BEGIN Extract
Love Letter from Home to a Deployed Spouse

Letter and a folded military dog tag chain on a kitchen table with morning light
✉️ Long Distance Love Letters
By Love Letters 411 Editorial Team · · 4 min read

Why this letter carries the weeks between calls

Deployment time is not normal time. A week feels longer than a month at home. The letter you send sits in their kit and gets reread on the nights the signal drops, the post is late, or the news from their unit is hard. It is not romance. It is the home page they keep with them.

So the letter changes shape. Less about how you feel right now, more about home as it is. The smell of the kitchen on a Sunday. The dog at the back door. Their coat still on the hook. Concrete pieces of the place they are missing.

How to write it for the long months

A folded letter inside a red-and-blue chevron airmail envelope with a single stamp
Long Distance Love Letters

Open with their name in your handwriting, not a rank, not a pet name. The name on the page is what makes the letter theirs and not a forces-family template.
END Extract
BEGIN Extracted information
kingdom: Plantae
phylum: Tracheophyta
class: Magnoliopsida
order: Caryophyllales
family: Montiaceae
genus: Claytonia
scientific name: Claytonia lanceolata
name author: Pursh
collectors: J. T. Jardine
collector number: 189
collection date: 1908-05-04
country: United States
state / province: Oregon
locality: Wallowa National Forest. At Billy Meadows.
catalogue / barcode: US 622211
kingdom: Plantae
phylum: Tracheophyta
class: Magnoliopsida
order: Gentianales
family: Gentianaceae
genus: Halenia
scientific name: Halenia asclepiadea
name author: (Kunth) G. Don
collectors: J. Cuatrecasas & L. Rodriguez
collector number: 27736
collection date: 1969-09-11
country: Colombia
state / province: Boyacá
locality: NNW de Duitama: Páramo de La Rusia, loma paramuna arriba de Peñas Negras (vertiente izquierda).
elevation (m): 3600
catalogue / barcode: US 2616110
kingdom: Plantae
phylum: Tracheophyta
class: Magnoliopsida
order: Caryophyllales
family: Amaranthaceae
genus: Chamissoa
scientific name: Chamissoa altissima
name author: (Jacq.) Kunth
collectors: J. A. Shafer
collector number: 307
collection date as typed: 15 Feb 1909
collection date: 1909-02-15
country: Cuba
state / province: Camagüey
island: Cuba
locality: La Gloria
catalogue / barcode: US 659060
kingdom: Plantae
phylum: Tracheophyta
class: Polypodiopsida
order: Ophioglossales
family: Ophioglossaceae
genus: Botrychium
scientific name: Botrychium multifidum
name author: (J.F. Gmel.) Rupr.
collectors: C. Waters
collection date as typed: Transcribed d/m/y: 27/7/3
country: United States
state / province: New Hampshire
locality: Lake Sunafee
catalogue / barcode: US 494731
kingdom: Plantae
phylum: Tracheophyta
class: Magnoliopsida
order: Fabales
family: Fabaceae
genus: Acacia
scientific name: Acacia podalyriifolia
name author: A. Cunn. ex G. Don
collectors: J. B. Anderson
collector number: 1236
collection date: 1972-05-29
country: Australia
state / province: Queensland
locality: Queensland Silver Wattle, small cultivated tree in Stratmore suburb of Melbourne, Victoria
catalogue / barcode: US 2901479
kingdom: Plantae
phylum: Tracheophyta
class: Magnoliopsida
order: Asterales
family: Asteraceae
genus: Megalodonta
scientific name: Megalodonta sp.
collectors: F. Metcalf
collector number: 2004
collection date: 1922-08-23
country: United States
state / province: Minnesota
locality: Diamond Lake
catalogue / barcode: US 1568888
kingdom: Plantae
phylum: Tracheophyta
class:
END Extracted information
Tasks and exercises =
A - Summarize the article on letters to a deployed spouse in two sentences.
B - Carry on the article on letters to a deployed spouse for a few more paragraphs, starting right after its advice about opening with the spouse's name.

Solved problems =
A - Because deployment stretches time, a letter from home gets carried and reread on hard nights, serving less as romance than as a home page the spouse keeps. The article advises filling the letter with concrete pieces of home rather than present feelings, and opening with the spouse's name in handwriting instead of a rank or pet name.

B -
Name three small pieces of home from this week. The neighbour who asked after them. The meal you made badly and ate anyway. The film you started and could not finish without them. Three. Concrete. Recent. This is the part of home they cannot see.

Tell them one practical thing that is fine. The bills are paid. The car passed its test. Their mother rang. Practical reassurance is love in this letter. The worry while they are gone is not your feelings, it is whether home is holding.

Add one honest line about missing them. One line, not a passage. “The bed is too big.” “I keep making coffee for two.” “I left your jumper on the chair.” Plain and short outlasts long and lyrical here.

If you have kids, give them one sentence of news per child. The eldest is reading a book they would like. The youngest learned a new word. The middle one has been asking when. Three sentences max, even with a houseful. The letter is for their reading hour, not a full family update.

The line they will reread by torchlight

Somewhere in the letter, write one plain sentence about why you are still glad it is them, even on a Tuesday with them on the other side of the world. “You are the one I want coming home.” “I would do this year again because it is with you.” One sentence. Short. Theirs.

Close with a wish for the next call, not a countdown. Countdowns make the time heavier. “I hope you slept tonight.” “I hope your boots dried out.” Wishes sized to their life, not yours.

Examples to borrow from

Letters from spouses and partners sent through deployments of every length.

What to avoid

  • Counting the days down on the page. Save the calendar for the kitchen wall.
  • Loading them with worry from home. Save hard news for a call.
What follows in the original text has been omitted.